We need to talk about “compulsory overtime” (well yes, again the mozus of TSO). Despite the sustained efforts of nurses and numerous groups and associations in recent decades, too many institutions still see OSI as a crutch, instead of seeing it for what it really is, a cancer. Every week nurses mobilize against this poison⁠1but they refuse again and again to listen to us.

Posted yesterday at 11:00 a.m.

Natalie Stake-Doucet

Natalie Stake-Doucet
clinical nurse

Nurses have been calling for an end to OST for over 20 years. The nurses hold on, fight tirelessly to be able to provide care in minimally acceptable conditions. The sit ins one after the other, then the nurses, creative and united, develop other means of pressure while the threats and sanctions also evolve. We are often told that “women can’t be held together”, but I have rarely seen such a sustained battle over such a long period of time as that of the nurses against the OSI.

But the fight is running out of steam. Why ? Because the nurses are leaving. I’m going to tell you a truth today that everyone knows, but is rarely named: every TSO is a step out.

Quebec has more nurses today than at any time in its history. The Legault government, like almost all governments of the past 20 years, refuses to believe that the problem is anything other than a “shortage”. We just want to inject more bodies into the network. The campaign to recruit nurses abroad is not an original or new solution. That’s pretty standard in the political cycle⁠2. So we repeat ourselves, because politician after politician refuses to dwell on the real problems: the lack of dignity and humanism in the management of the network. As in all recruitment campaigns in the past, our nurse colleagues from other countries will also be tired.

Without legal basis

Because you see, there is a limit amount of OSI a nurse can endure. Each time we impose an OSI, we push a nurse out. At best, she leaves by resigning, at worst, she leaves because of illness. OSI makes us sick. We will never need to impose TSO if there is a natural disaster, a big accident or any force majeure event.
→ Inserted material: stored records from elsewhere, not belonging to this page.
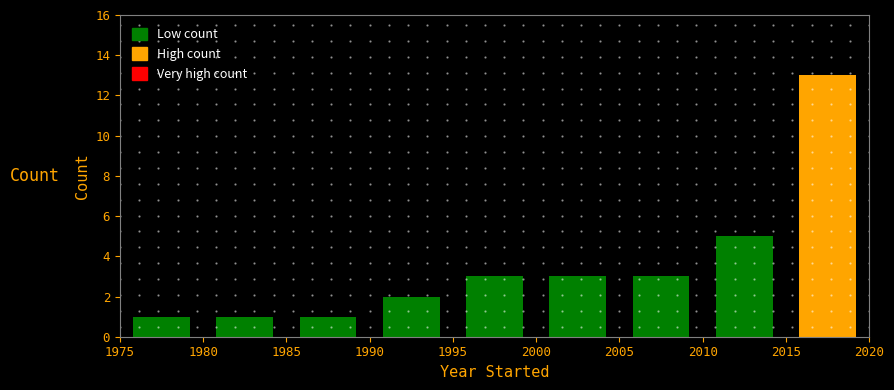

Reading left to right, transcribe this chart: for each bar, give the range it covers on the x-axis and its height. The values are not printed on the chart, so give them approximately, as read against the axis.

1975 to 1980: 1
1980 to 1985: 1
1985 to 1990: 1
1990 to 1995: 2
1995 to 2000: 3
2000 to 2005: 3
2005 to 2010: 3
2010 to 2015: 5
2015 to 2020: 13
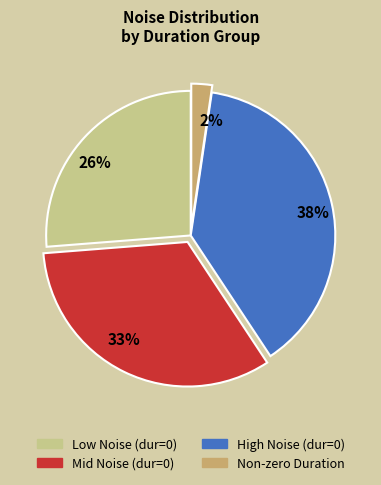

To the nearest percent, what percentage of the pie is High Noise (dur=0)?

38%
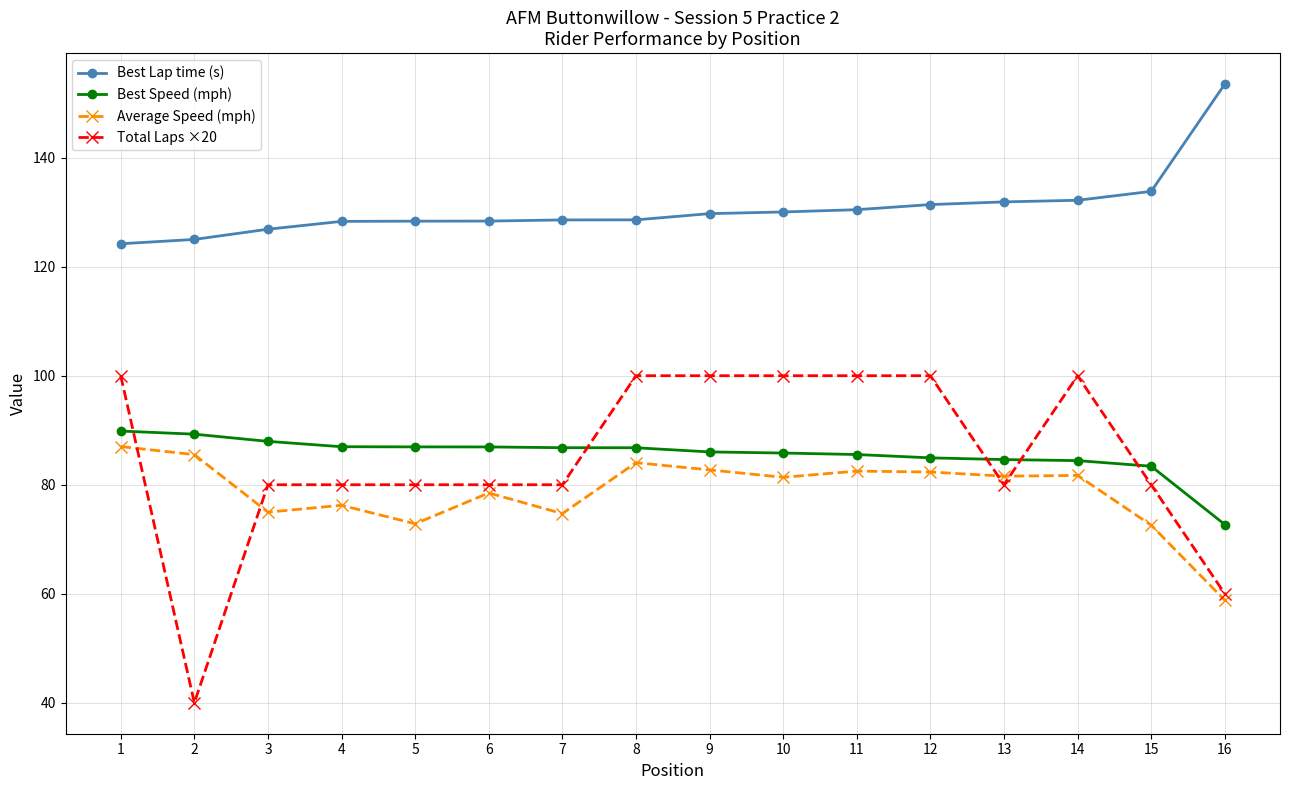

Where do Best Speed (mph) and Total Laps ×20 first cross each other?

1 and 2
In these cases, nurses have amply demonstrated their solidarity and commitment. But for political reasons, for reasons of indifference, of deficient management, there it becomes more complicated to convince a nurse to abandon her family, to stop providing for her basic needs like eating and sleeping. It takes violence.

We invented a whole mythology around the TSO. It is claimed that it is an “ethical” obligation or that it has some legal basis.

But the TSO was an administrative measure, without legal or ethical basis, which was born after Lucien Bouchard’s outpatient turn. It was said that it was “temporary” to allow the network to breathe the time that we adapt to this monstrous reform. It was the first “dose” of this deadly drug for the network, and addiction quickly set in.

It is still claimed today that we “need” the TSO rather than recognizing that the TSO is one of the main causes of the so-called “shortage” of the network. That’s the language of dependency. The network needs OST the same way an alcoholic needs another drink. The craving is created by an addiction that has devastating consequences.

The path to nursing hemorrhage is paved with TSO.